Let us have a set $G$ together with some binary operation $*$. We will use multipicative notation where $ab = a * b$. Let $x, y, z \in G$. If $\langle G, *\rangle$ has the following properties:
- $(xy)z = x(yz)$
- $ex = x$
- $x^{-1}x = e$
for some fixed $e \in G$, then we say that $\langle G, *\rangle$ is a group.
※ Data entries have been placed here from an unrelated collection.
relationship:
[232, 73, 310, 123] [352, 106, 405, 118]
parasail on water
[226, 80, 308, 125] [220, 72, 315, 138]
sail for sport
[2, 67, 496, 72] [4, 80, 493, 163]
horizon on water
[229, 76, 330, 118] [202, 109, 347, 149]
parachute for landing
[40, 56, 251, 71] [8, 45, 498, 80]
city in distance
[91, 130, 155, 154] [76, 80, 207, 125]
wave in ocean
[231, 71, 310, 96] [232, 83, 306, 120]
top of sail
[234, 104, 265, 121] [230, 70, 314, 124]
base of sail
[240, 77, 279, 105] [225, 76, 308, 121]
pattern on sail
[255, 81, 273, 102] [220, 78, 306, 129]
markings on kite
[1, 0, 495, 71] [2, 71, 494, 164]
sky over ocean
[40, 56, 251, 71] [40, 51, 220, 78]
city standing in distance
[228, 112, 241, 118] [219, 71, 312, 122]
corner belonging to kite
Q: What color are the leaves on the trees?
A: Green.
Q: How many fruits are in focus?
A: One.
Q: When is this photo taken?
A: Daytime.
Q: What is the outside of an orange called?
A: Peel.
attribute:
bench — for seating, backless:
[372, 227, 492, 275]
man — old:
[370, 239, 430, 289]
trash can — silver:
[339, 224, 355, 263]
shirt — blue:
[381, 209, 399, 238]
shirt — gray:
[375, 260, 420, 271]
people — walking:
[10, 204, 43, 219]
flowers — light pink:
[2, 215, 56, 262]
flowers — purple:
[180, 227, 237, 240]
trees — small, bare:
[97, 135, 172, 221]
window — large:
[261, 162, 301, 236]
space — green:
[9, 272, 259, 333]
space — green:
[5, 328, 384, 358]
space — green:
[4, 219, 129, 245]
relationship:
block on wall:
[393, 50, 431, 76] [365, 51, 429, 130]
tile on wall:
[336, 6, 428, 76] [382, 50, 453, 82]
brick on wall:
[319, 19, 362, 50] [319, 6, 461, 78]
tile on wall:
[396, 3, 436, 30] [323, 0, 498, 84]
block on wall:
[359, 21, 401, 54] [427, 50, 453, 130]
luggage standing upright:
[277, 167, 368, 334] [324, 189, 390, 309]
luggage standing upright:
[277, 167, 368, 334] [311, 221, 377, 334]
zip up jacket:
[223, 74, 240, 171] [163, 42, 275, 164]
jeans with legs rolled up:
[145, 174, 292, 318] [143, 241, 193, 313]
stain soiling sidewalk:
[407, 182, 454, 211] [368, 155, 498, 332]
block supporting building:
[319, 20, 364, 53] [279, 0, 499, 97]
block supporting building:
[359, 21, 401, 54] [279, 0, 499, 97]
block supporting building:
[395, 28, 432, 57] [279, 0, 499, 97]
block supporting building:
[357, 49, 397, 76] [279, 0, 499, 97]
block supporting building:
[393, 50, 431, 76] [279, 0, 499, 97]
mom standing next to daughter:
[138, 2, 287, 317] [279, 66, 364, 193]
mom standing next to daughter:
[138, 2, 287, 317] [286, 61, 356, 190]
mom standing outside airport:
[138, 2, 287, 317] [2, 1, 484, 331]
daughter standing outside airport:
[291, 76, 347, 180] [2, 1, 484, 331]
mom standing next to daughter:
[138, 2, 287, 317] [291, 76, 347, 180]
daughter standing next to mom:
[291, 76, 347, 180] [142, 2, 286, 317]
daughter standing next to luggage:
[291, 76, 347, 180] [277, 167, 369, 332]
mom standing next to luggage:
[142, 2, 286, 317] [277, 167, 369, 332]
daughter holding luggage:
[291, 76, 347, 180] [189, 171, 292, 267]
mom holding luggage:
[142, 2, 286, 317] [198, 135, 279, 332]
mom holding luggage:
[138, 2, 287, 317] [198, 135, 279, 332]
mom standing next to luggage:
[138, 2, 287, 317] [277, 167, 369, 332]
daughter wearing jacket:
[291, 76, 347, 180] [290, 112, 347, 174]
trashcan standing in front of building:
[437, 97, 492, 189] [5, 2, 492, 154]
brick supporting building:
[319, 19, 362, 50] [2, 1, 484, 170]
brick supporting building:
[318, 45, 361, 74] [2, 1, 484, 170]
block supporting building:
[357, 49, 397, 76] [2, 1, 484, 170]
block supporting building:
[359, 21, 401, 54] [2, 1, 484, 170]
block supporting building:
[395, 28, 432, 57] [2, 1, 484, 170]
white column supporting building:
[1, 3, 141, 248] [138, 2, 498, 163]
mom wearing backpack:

In my class, we were also told to show that $xe = x$ and $xx^{-1} = e$. However, these can be derived by the prior three properties.
Prove $xx^{-1} = e$
$$ \begin{align*} e &= (xx^{-1})^{-1}(xx^{-1}) \\ &= (xx^{-1})^{-1}(x(ex^{-1})) \\ &= (xx^{-1})^{-1}(x((x^{-1}x)x^{-1})) \\ &= (xx^{-1})^{-1}(x(x^{-1}x)x^{-1}) \\ &= (xx^{-1})^{-1}((xx^{-1})(xx^{-1})) \\ &= ((xx^{-1})^{-1}(xx^{-1}))(xx^{-1}) \\ &= e(xx^{-1}) \\ &= xx^{-1} \\ \end{align*} $$
Prove $xe = x$
We can use the last proof to solve this faster.
$$ \begin{align*} x &= ex \\ &= (xx^{-1})x \\ &= x(x^{-1}x) \\ &= xe \end{align*} $$